The establishment of a BPD teen’s personal “rules of engagement” in relationships opens up a nice opportunity to discuss the personal damage she’s sustained due to prematurely extending too much trust in her relationships. She hurts herself by impulsively doling out trust and confidence to a partner in moments of pleasure or excitement. It’s helpful to teach her how to plan strategically to offer trust in increments, instead of offering it all at once only to be surprised and wounded by a rejection.
The acronym T.R.U.S.T. is easy to remember, and playfully teaches the teen a hard concept: when and whom can I trust?
T: Trustworthy – is he trustworthy in everything? Does he lie to anyone?
R: Respectful – is he respectful of his family members? Of the waitress? Of you?
U: Unconditionally Kind – is he kind to everyone, no matter their status? To you?
S: Safe – do you feel physically and emotionally safe with him?
T: Time – have you observed these behaviors long enough to really know him?
This is not a guaranteed way to know when or how to extend trust, but it provides a benchmark that a therapist can return to when discussing relationships in the future.

Grief Process

Of course, all of these techniques focus on the preparation for and prevention of pain. We must also teach the teen how to grieve what she loses when painful breakups actually occur. She will need to learn to cope with the loss of respect, companionship, love, trust, confidence, health, and success.

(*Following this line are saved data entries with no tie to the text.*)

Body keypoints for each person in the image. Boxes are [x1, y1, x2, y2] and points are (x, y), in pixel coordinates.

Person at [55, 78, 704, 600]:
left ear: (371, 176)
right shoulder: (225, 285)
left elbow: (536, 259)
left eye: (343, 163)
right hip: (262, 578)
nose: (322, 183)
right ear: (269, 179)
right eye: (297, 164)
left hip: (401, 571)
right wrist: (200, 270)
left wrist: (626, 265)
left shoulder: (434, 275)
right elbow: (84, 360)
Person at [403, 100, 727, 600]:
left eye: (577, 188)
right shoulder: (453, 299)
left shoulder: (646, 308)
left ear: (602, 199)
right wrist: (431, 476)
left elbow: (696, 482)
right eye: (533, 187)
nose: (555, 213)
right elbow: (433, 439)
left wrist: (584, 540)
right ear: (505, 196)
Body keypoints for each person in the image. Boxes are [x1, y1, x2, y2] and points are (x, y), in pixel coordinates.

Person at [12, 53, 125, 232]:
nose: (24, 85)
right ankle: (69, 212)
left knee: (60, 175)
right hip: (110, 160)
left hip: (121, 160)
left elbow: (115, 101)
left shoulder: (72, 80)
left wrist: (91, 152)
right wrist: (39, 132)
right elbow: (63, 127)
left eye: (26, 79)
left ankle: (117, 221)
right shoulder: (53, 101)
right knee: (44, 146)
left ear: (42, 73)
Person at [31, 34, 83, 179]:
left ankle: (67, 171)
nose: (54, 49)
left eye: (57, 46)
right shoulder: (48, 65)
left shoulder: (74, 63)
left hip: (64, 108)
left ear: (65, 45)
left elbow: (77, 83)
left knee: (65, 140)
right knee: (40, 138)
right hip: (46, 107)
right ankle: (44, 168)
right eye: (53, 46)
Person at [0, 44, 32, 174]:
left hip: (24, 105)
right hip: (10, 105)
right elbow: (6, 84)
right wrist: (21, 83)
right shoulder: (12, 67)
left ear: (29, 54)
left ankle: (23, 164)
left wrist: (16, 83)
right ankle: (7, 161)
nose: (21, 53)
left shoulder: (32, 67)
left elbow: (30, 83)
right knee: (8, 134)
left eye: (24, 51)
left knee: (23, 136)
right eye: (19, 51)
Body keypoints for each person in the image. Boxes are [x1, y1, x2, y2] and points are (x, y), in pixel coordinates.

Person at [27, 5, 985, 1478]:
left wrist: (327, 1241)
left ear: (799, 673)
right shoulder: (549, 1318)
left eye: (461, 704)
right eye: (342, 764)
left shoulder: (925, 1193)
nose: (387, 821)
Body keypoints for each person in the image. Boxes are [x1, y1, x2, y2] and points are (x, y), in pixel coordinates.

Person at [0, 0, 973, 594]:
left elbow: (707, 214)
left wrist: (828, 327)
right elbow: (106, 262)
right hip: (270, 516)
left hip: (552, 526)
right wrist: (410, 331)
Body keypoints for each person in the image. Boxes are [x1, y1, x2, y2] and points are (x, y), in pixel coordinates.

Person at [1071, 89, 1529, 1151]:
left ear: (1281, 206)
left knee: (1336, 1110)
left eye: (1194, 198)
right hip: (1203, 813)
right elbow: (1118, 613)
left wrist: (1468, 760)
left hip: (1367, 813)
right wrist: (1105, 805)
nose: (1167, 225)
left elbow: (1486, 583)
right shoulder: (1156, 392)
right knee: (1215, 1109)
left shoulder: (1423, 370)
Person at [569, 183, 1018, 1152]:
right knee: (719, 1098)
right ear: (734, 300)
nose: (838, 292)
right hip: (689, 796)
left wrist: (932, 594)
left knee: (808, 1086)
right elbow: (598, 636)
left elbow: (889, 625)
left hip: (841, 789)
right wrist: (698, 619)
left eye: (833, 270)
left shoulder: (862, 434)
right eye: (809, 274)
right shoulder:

I’ve found it helpful to explain the grief cycle to a teen girl (denial, bargaining, anger, sadness, acceptance) in terms of a circular journey, rather than a linear event. I explain that she may return frequently to her tears and irritation. She may lose touch with reality in a moment of stress, and bargain once again for the affections of the one she lost. As long as she understands the cycle, she won’t berate herself so badly for “regressing.”
If she can learn to allow herself to grieve, she will move through the bpd relationship cycle faster and find relief sooner. For some borderline girls, this may be the first time they experience true relief from pain, and it is liberating!